*** Opening Record excerpts ***

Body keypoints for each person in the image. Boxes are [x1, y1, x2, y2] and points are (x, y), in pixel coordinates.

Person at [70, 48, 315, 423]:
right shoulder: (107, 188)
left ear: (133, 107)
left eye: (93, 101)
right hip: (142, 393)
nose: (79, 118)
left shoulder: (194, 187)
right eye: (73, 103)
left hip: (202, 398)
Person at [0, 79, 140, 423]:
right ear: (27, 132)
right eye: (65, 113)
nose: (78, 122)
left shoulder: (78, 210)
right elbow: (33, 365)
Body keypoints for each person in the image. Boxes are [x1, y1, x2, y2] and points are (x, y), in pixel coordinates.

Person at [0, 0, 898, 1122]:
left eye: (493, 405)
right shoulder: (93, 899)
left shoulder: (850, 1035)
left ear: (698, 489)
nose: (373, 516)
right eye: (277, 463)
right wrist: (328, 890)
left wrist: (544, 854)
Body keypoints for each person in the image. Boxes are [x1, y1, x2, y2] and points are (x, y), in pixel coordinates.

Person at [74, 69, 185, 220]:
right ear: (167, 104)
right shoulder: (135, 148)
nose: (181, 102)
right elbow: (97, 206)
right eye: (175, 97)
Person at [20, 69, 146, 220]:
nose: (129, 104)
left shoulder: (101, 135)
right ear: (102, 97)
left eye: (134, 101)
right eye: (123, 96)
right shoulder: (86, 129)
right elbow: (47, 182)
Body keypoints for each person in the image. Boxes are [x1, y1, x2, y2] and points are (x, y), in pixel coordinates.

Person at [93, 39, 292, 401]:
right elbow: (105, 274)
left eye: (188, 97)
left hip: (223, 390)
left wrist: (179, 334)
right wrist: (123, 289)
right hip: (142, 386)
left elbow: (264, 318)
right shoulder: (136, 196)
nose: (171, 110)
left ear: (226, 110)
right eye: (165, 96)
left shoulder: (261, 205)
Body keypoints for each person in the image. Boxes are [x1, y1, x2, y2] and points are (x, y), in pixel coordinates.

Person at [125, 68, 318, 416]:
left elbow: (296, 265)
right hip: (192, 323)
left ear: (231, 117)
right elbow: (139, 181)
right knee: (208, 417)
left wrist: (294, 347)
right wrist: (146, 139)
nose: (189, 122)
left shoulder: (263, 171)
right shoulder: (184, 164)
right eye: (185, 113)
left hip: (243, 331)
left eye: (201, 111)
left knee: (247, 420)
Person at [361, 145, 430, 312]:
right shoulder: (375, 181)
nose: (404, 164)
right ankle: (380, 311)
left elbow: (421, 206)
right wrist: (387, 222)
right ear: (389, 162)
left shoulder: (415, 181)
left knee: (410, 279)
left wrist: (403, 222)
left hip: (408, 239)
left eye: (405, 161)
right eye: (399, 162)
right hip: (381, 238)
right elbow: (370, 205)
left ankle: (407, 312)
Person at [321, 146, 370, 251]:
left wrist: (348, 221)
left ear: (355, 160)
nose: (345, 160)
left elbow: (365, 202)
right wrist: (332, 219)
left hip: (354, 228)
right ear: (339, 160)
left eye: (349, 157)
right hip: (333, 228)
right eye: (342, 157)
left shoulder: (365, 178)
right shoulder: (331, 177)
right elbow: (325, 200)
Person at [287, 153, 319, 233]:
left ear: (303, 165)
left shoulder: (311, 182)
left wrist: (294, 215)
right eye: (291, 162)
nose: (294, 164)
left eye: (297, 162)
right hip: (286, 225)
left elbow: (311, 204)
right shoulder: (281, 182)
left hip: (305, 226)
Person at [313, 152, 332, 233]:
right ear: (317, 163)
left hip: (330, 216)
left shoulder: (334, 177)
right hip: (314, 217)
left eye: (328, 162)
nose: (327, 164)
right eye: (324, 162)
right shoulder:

*** Closing Record excerpts ***

* What you should do
Copy the records above exactly.

* Exercise response
Body keypoints for each person in the image. Boxes are [x1, y1, x2, y2] and points are (x, y), in pixel coordinates.

Person at [70, 48, 315, 423]:
right shoulder: (107, 188)
left ear: (133, 107)
left eye: (93, 101)
right hip: (142, 393)
nose: (79, 118)
left shoulder: (194, 187)
right eye: (73, 103)
left hip: (202, 398)
Person at [0, 79, 140, 423]:
right ear: (27, 132)
right eye: (65, 113)
nose: (78, 122)
left shoulder: (78, 210)
right elbow: (33, 365)
Body keypoints for each person in the image. Boxes are [x1, y1, x2, y2] and points are (x, y), in pixel coordinates.

Person at [0, 0, 898, 1122]:
left eye: (493, 405)
right shoulder: (93, 899)
left shoulder: (850, 1035)
left ear: (698, 489)
nose: (373, 516)
right eye: (277, 463)
right wrist: (328, 890)
left wrist: (544, 854)
Body keypoints for each person in the image. Boxes are [x1, y1, x2, y2] and points are (x, y), in pixel coordinates.

Person at [74, 69, 185, 220]:
right ear: (167, 104)
right shoulder: (135, 148)
nose: (181, 102)
right elbow: (97, 206)
right eye: (175, 97)
Person at [20, 69, 146, 220]:
nose: (129, 104)
left shoulder: (101, 135)
right ear: (102, 97)
left eye: (134, 101)
right eye: (123, 96)
right shoulder: (86, 129)
right elbow: (47, 182)
Body keypoints for each person in the image. Boxes are [x1, y1, x2, y2] and points are (x, y), in pixel coordinates.

Person at [93, 39, 292, 401]:
right elbow: (105, 274)
left eye: (188, 97)
left hip: (223, 390)
left wrist: (179, 334)
right wrist: (123, 289)
right hip: (142, 386)
left elbow: (264, 318)
right shoulder: (136, 196)
nose: (171, 110)
left ear: (226, 110)
right eye: (165, 96)
left shoulder: (261, 205)
Body keypoints for each person in the image. Boxes are [x1, y1, x2, y2] and points are (x, y), in pixel coordinates.

Person at [125, 68, 318, 416]:
left elbow: (296, 265)
right hip: (192, 323)
left ear: (231, 117)
right elbow: (139, 181)
right knee: (208, 417)
left wrist: (294, 347)
right wrist: (146, 139)
nose: (189, 122)
left shoulder: (263, 171)
right shoulder: (184, 164)
right eye: (185, 113)
left hip: (243, 331)
left eye: (201, 111)
left knee: (247, 420)
Person at [361, 145, 430, 312]:
right shoulder: (375, 181)
nose: (404, 164)
right ankle: (380, 311)
left elbow: (421, 206)
right wrist: (387, 222)
right ear: (389, 162)
left shoulder: (415, 181)
left knee: (410, 279)
left wrist: (403, 222)
left hip: (408, 239)
left eye: (405, 161)
right eye: (399, 162)
right hip: (381, 238)
right elbow: (370, 205)
left ankle: (407, 312)
Person at [321, 146, 370, 251]:
left wrist: (348, 221)
left ear: (355, 160)
nose: (345, 160)
left elbow: (365, 202)
right wrist: (332, 219)
left hip: (354, 228)
right ear: (339, 160)
left eye: (349, 157)
right hip: (333, 228)
right eye: (342, 157)
left shoulder: (365, 178)
right shoulder: (331, 177)
right elbow: (325, 200)
Person at [287, 153, 319, 233]:
left ear: (303, 165)
left shoulder: (311, 182)
left wrist: (294, 215)
right eye: (291, 162)
nose: (294, 164)
left eye: (297, 162)
right hip: (286, 225)
left elbow: (311, 204)
right shoulder: (281, 182)
left hip: (305, 226)
Person at [313, 152, 332, 233]:
right ear: (317, 163)
left hip: (330, 216)
left shoulder: (334, 177)
right hip: (314, 217)
left eye: (328, 162)
nose: (327, 164)
right eye: (324, 162)
right shoulder:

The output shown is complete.